Rolls-Royce found that there was no existing PM motor available that could virtually mirror the performance of a low pressure hydraulic motor so has drawn on its experience in PM technology used in its thrusters to develop one that can. The result is the compact XT140 permanent magnet motor which is designed so as to be suitable for retrofitting, replacing existing motors and making electric winches a possibility across a wide range of applications.
An alternative to traditional winch design appeared in 2004 when TTS now part of Palfinger) developed the winch bollard. This device comprises of rotating grooved cylinders mounted over a bollard arrangement. It replaces all of the equipment normally used for mooring and can be operated by one man using a moveable foot operated pedal, the Winch Bollard provides direct mooring without the use of stoppers.
An integrated emergency stop and fail safe brakes optimise safety and the unit features stepless speed control and automatically reduces line speed when the load is increased. Deck space requirements are also reduced as the unitised device occupies less space than the conventional mooring equipment it replaces.

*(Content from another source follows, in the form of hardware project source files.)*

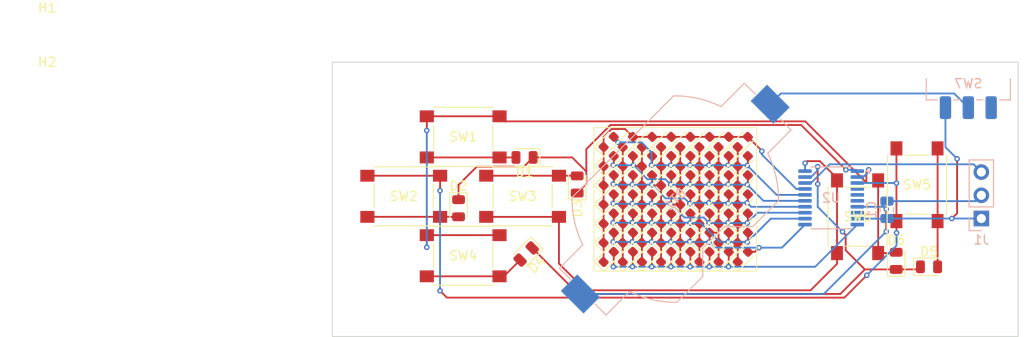
<source format=kicad_pcb>
(kicad_pcb
	(version 20240108)
	(generator "pcbnew")
	(generator_version "8.0")
	(general
		(thickness 1.6)
		(legacy_teardrops no)
	)
	(paper "A4")
	(layers
		(0 "F.Cu" signal)
		(31 "B.Cu" signal)
		(32 "B.Adhes" user "B.Adhesive")
		(33 "F.Adhes" user "F.Adhesive")
		(34 "B.Paste" user)
		(35 "F.Paste" user)
		(36 "B.SilkS" user "B.Silkscreen")
		(37 "F.SilkS" user "F.Silkscreen")
		(38 "B.Mask" user)
		(39 "F.Mask" user)
		(40 "Dwgs.User" user "User.Drawings")
		(41 "Cmts.User" user "User.Comments")
		(42 "Eco1.User" user "User.Eco1")
		(43 "Eco2.User" user "User.Eco2")
		(44 "Edge.Cuts" user)
		(45 "Margin" user)
		(46 "B.CrtYd" user "B.Courtyard")
		(47 "F.CrtYd" user "F.Courtyard")
		(48 "B.Fab" user)
		(49 "F.Fab" user)
		(50 "User.1" user)
		(51 "User.2" user)
		(52 "User.3" user)
		(53 "User.4" user)
		(54 "User.5" user)
		(55 "User.6" user)
		(56 "User.7" user)
		(57 "User.8" user)
		(58 "User.9" user)
	)
	(setup
		(pad_to_mask_clearance 0)
		(allow_soldermask_bridges_in_footprints no)
		(pcbplotparams
			(layerselection 0x00010fc_ffffffff)
			(plot_on_all_layers_selection 0x0000000_00000000)
			(disableapertmacros no)
			(usegerberextensions no)
			(usegerberattributes yes)
			(usegerberadvancedattributes yes)
			(creategerberjobfile yes)
			(dashed_line_dash_ratio 12.000000)
			(dashed_line_gap_ratio 3.000000)
			(svgprecision 4)
			(plotframeref no)
			(viasonmask no)
			(mode 1)
			(useauxorigin no)
			(hpglpennumber 1)
			(hpglpenspeed 20)
			(hpglpendiameter 15.000000)
			(pdf_front_fp_property_popups yes)
			(pdf_back_fp_property_popups yes)
			(dxfpolygonmode yes)
			(dxfimperialunits yes)
			(dxfusepcbnewfont yes)
			(psnegative no)
			(psa4output no)
			(plotreference yes)
			(plotvalue yes)
			(plotfptext yes)
			(plotinvisibletext no)
			(sketchpadsonfab no)
			(subtractmaskfromsilk no)
			(outputformat 1)
			(mirror no)
			(drillshape 1)
			(scaleselection 1)
			(outputdirectory "")
		)
	)
	(net 0 "")
	(net 1 "+3V0")
	(net 2 "GND")
	(net 3 "Net-(D1-A)")
	(net 4 "Net-(D2-A)")
	(net 5 "Net-(D3-A)")
	(net 6 "Net-(D4-A)")
	(net 7 "Net-(D5-A)")
	(net 8 "Net-(D6-A)")
	(net 9 "/LED0")
	(net 10 "/LED1")
	(net 11 "/LED2")
	(net 12 "/LED3")
	(net 13 "/LED4")
	(net 14 "/LED5")
	(net 15 "/LED6")
	(net 16 "/LED7")
	(net 17 "/SWIO")
	(net 18 "unconnected-(U2-PD7-Pad4)")
	(net 19 "unconnected-(U2-PA1-Pad5)")
	(net 20 "unconnected-(U2-PD0-Pad8)")
	(net 21 "unconnected-(U2-PA2-Pad6)")
	(net 22 "Net-(BT1-+)")
	(net 23 "unconnected-(SW7-C-Pad3)")
	(net 24 "/Row0")
	(net 25 "/Row1")
	(net 26 "/Col0")
	(net 27 "/Col1")
	(net 28 "/Col2")
	(footprint "LED_SMD:LED_0603_1608Metric" (layer "F.Cu") (at 193.305052 80.759463 45))
	(footprint "LED_SMD:LED_0603_1608Metric" (layer "F.Cu") (at 189.114052 74.472963 45))
	(footprint "LED_SMD:LED_0603_1608Metric" (layer "F.Cu") (at 201.687052 84.950463 45))
	(footprint "Button_Switch_SMD:SW_Push_1P1T_NO_6x6mm_H9.5mm" (layer "F.Cu") (at 214.24 80.555 90))
	(footprint "LED_SMD:LED_0603_1608Metric" (layer "F.Cu") (at 189.114052 84.950463 45))
	(footprint "LED_SMD:LED_0603_1608Metric" (layer "F.Cu") (at 201.687052 82.854963 45))
	(footprint "LED_SMD:LED_0603_1608Metric" (layer "F.Cu") (at 187.018552 84.950463 45))
	(footprint "LED_SMD:LED_0603_1608Metric" (layer "F.Cu") (at 195.400552 82.854963 45))
	(footprint "Diode_SMD:D_0805_2012Metric" (layer "F.Cu") (at 222.0525 86.03))
	(footprint "LED_SMD:LED_0603_1608Metric" (layer "F.Cu") (at 199.591552 72.377463 45))
	(footprint "LED_SMD:LED_0603_1608Metric" (layer "F.Cu") (at 197.496052 80.759463 45))
	(footprint "Button_Switch_SMD:SW_Push_1P1T_NO_6x6mm_H9.5mm" (layer "F.Cu") (at 171.105 71.82))
	(footprint "LED_SMD:LED_0603_1608Metric" (layer "F.Cu") (at 191.209552 78.663963 45))
	(footprint "LED_SMD:LED_0603_1608Metric" (layer "F.Cu") (at 197.496052 76.568463 45))
	(footprint "LED_SMD:LED_0603_1608Metric" (layer "F.Cu") (at 195.400552 84.950463 45))
	(footprint "LED_SMD:LED_0603_1608Metric" (layer "F.Cu") (at 195.400552 78.663963 45))
	(footprint "LED_SMD:LED_0603_1608Metric" (layer "F.Cu") (at 199.591552 78.663963 45))
	(footprint "Button_Switch_SMD:SW_Push_1P1T_NO_6x6mm_H9.5mm" (layer "F.Cu") (at 177.605 78.32 180))
	(footprint "LED_SMD:LED_0603_1608Metric" (layer "F.Cu") (at 189.114052 76.568463 45))
	(footprint "Diode_SMD:D_0805_2012Metric" (layer "F.Cu") (at 170.6 79.625 -90))
	(footprint "LED_SMD:LED_0603_1608Metric" (layer "F.Cu") (at 199.591552 74.472963 45))
	(footprint "LED_SMD:LED_0603_1608Metric" (layer "F.Cu") (at 193.305052 74.472963 45))
	(footprint "LED_SMD:LED_0603_1608Metric" (layer "F.Cu") (at 193.305052 72.377463 45))
	(footprint "LED_SMD:LED_0603_1608Metric" (layer "F.Cu") (at 187.018552 76.568463 45))
	(footprint "LED_SMD:LED_0603_1608Metric" (layer "F.Cu") (at 195.400552 74.472963 45))
	(footprint "LED_SMD:LED_0603_1608Metric" (layer "F.Cu") (at 189.114052 72.377463 45))
	(footprint "LED_SMD:LED_0603_1608Metric" (layer "F.Cu") (at 195.400552 76.568463 45))
	(footprint "LED_SMD:LED_0603_1608Metric" (layer "F.Cu") (at 201.687052 74.472963 45))
	(footprint "LED_SMD:LED_0603_1608Metric" (layer "F.Cu") (at 187.018552 82.854963 45))
	(footprint "LED_SMD:LED_0603_1608Metric" (layer "F.Cu") (at 191.209552 72.377463 45))
	(footprint "LED_SMD:LED_0603_1608Metric" (layer "F.Cu") (at 187.018552 78.663963 45))
	(footprint "LED_SMD:LED_0603_1608Metric" (layer "F.Cu") (at 191.209552 82.854963 45))
	(footprint "MountingHole:MountingHole_2.2mm_M2" (layer "F.Cu") (at 125.6 66.85))
	(footprint "LED_SMD:LED_0603_1608Metric" (layer "F.Cu") (at 187.018552 72.377463 45))
	(footprint "LED_SMD:LED_0603_1608Metric" (layer "F.Cu") (at 193.305052 78.663963 45))
	(footprint "LED_SMD:LED_0603_1608Metric" (layer "F.Cu") (at 191.209552 84.950463 45))
	(footprint "LED_SMD:LED_0603_1608Metric" (layer "F.Cu") (at 193.305052 82.854963 45))
	(footprint "LED_SMD:LED_0603_1608Metric" (layer "F.Cu") (at 197.496052 84.950463 45))
	(footprint "LED_SMD:LED_0603_1608Metric" (layer "F.Cu") (at 201.687052 78.663963 45))
	(footprint "LED_SMD:LED_0603_1608Metric" (layer "F.Cu") (at 199.591552 80.759463 45))
	(footprint "LED_SMD:LED_0603_1608Metric" (layer "F.Cu") (at 191.209552 74.472963 45))
	(footprint "LED_SMD:LED_0603_1608Metric" (layer "F.Cu") (at 191.209552 80.759463 45))
	(footprint "LED_SMD:LED_0603_1608Metric"
		(layer "F.Cu")
		(uuid "92939d21-4ddf-4031-88e4-65012cb5c613")
		(at 197.496052 78.663963 45)
		(descr "LED SMD 0603 (1608 Metric), square (rectangular) end terminal, IPC_7351 nominal, (Body size source: http://ww
... [230761 chars truncated]
</source>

In most ships the ropes from a conventional winch are routed through a fairlead to prevent damage to them. The winches themselves are usually trouble free if well maintained but failures to equipment that is constantly exposed to the worst environment and weather does inevitably occur occasionally. Most accidents that do occur when mooring – and there are too many of them – are a result of poor working practices and damaged ropes.
Marine deck equipment - Windlass
Located separately but close to the mooring winches or as an integral part of them, the windlass is the device used for lowering and raising the anchor it does this in tandem with the bow or chain stopper which prevents chain slippage when anchored and when raising the anchor.
The anchor chain passes from the anchor and through the hawse pipe, over the windlass and down into the chain locker where the end is secured. The windlass is driven by a motor, either electric or hydraulic, and features a brake and clutch for use in different operations. Anchoring is usually done in one of two ways; letting go or walking back. Before anchoring the anchor chain must be released from its lashings on the bow stopper.
When letting go, the anchor is lowered in controlled steps to a certain depth before being released under gravity. Limiting the height from which it is dropped is essential to stop the chain over running. Walking back means lowering the anchor with gear. The principle difference between walk back and let go methods is that in walk back power is used. Anchoring safely is a skill and the speed and direction of the ship during the process is crucial.
Once anchoring is completed the stopper must be closed on the chain to prevent movement. The stopper is in effect a rachet arrangement that prevents the chain from paying out when at anchor and acts as a brake when raising it. This prevents strain on the brake and clutch of the windlass which could burn out in an uncontrolled situation.